Menteri Luar Negeri RI Retno Marsudi menyampaikan bahwa pemerintah tengah mengupayakan pembebasan 10 Awak kapal asal Indonesia yang menjadi sandera kelompok Abu Sayyaf di perairan Filipina. Penyelamatan warga negara Indonesia tersebut menjadi prioritas utama.
"Untuk menangani kasus ini, saya menteri luar negeri Republik Indonesia terus melakukan komunikasi dan koordinasi dengan berbagai pihak terkait di Indonesia dan Filipina, termasuk di antaranya langsung berkomunikasi dengan Menlu Filipina," terang Menteri Luar Negeri Retno dalam pernyataan pers di Gedung Kemenlu, Jakarta, Selasa (29/03).
Menlu juga menegaskan bahwa pemerintah Indonesia akan terus bekerja keras dan berkoordinasi untuk menyelamatkan 10 WNI yang menjadi sandera kelompok Abu Sayyaf tersebut.
Informasi bahwa 10 WNI itu disandera diketahui saat seseorang yang mengaku anggota kelompok ekstremis Abu Sayyaf menelepon pihak perusahaan pemilik kapal dan meminta uang tebusan.
"Sekali lagi saya tekankan, prioritas saat ini adalah keselamatan sepuluh WNI kita yang masih di tangan penyandera," ujar Retno.
Juru Bicara Kemlu Arrmanatha Nasir menambahkan, Kemenlu terus melakukan koordinasi dengan kementerian terkait dan TNI.
Kemlu menerima informasi tersebut pada Senin (28/3) bahwa pembajakan terhadap Kapal Tunda Brahma 12 dan Kapal Tongkang Anand 12 yang berbendera Indonesia terjadi saat dalam perjalanan dari Sungai Puting Kalimantan Selatan menuju Batangas, Filipina Selatan.

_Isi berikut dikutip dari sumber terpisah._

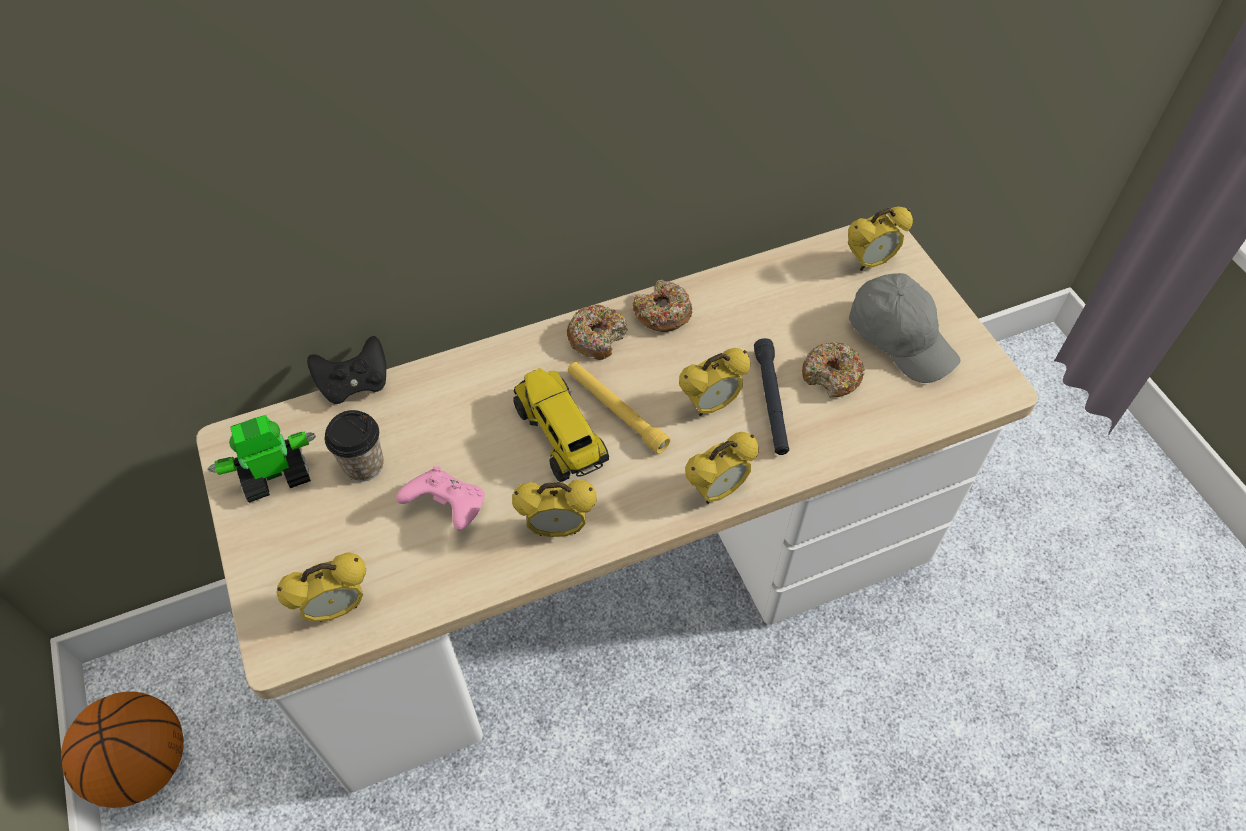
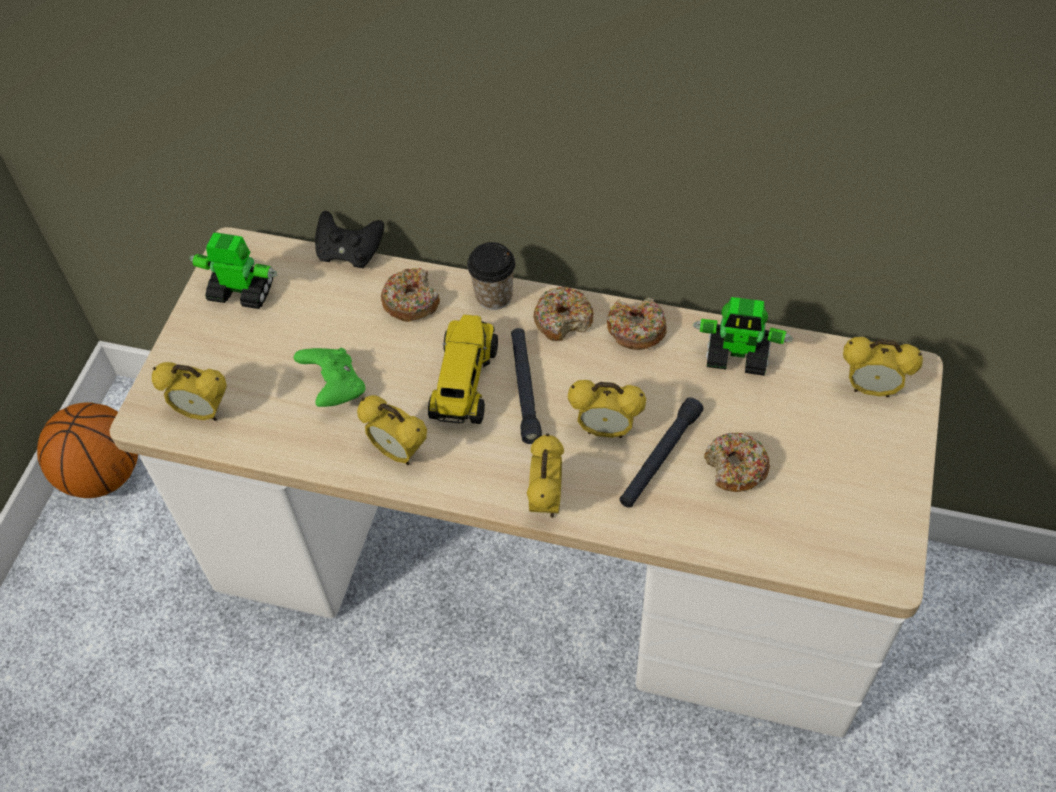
camera: 40 degrees right, 0 degrees up
(363, 465) = (305, 319): cup -> cup (494, 296)
(448, 509) = (335, 388): pink game controller -> green game controller
(451, 394) = (411, 301): none -> donut
(616, 411) = (525, 389): yellow flashlight -> black flashlight
(717, 490) = (546, 502): alarm clock -> alarm clock turned 90 degrees counterclockwise
(756, 290) = (738, 356): none -> toy robot
(900, 338) = (833, 473): grey cap -> none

Tidak diketahui persis kapan kapal dibajak karena pihak pemilik kapal baru mengetahui terjadi pembajakan pada tanggal 26 Maret 2016, saat menerima telepon dari seseorang yang mengaku dari kelompok Abu Sayyaf.
Saat ini, Kapal Brahma 12 sudah dilepaskan dan sudah di tangan otoritas Filipina, sementara Kapal Anand 12 dan sepuluh awak kapal WNI masih berada di tangan pembajak, namun belum diketahui persis posisinya.